▸ AUSGEWÄHLTER TEXT:

- - - - -

Honey, ich glaub‘, du bist doch eigentlich auch ganz locker
Ich weiß, tief in dir drin, bist du eigentlich auch’n Rocker.
Du ziehst dir doch heimlich auch gerne mal die Lederjacke an
und schließt dich ein auf’m Klo und hörst West-Radio.
Trotz dieser gezielten Despektierlichkeit, die Lindenberg später zum „Dokument seiner Irritation“ deklariert, zieht im Politbüro der Geist des Pragmatismus ein. Denn Anfang der Achtziger Jahre geht es darum, das atomare Wettrüsten zwischen NATO und Warschauer Pakt zu beenden und vor allem die Aufstellung US-amerikanischer Mittelstreckenraketen mit nuklearen Sprengköpfen im Westen Deutschlands zu verhindern. Vorrangiges Ziel der SED-Kulturpolitik ist es, westliche Atomwaffengegner für die eigenen Interessen einzuspannen. Als sich Lindenberg im August 1983, diesmal per Briefpost, bei „Honey“ einladen will, reagiert dieser positiv – überraschend und auch wieder nicht.

- - - - -

▸ ÜBUNGSDATEN:
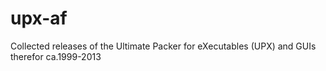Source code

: # upx-af
Collected releases of the Ultimate Packer for eXecutables (UPX) and GUIs therefor ca.1999-2013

- - - - -

▸ AUFGABEN UND ÜBUNGEN:
(a) Erläutere in ein bis drei Sätzen, warum laut ausgewähltem Text im Politbüro trotz Lindenbergs gezielter Despektierlichkeit der Geist des Pragmatismus einzieht.
(b) Führe den Text über Lindenberg und die SED-Kulturpolitik im Anschluss an seinen letzten Satz fort.

▸ LÖSUNGEN PRO AUFGABE:
(a) Anfang der Achtziger Jahre ging es darum, das atomare Wettrüsten zwischen NATO und Warschauer Pakt zu beenden und vor allem die Aufstellung US-amerikanischer Mittelstreckenraketen mit nuklearen Sprengköpfen im Westen Deutschlands zu verhindern. Vorrangiges Ziel der SED-Kulturpolitik war es deshalb, westliche Atomwaffengegner für die eigenen Interessen einzuspannen.

(b)
Es kommt zu geheimen Verhandlungen in einem kleinen FDJ-Gästehaus in Ost-Berlin. Auch Hartmut König ist mit von der Partie, was auch Udo Lindenberg auffällt, weil König den Rocker bis zum stillen Örtchen begleitet, wie er nach der Wende dem „Stern“ erzählt: „Bereits bei den Vorbesprechungen eskortierte mich FDJ-Sekretär Hartmut König auf die Herrentoilette. Er gab mir eine halbe Stunde Tipps, was ich auf dem Konzert nicht sagen oder singen sollte.“ Konkret geht es darum, dass Lindenberg vor ostdeutschem Publikum auf keinen Fall den „Sonderzug nach Pankow“ intonieren soll.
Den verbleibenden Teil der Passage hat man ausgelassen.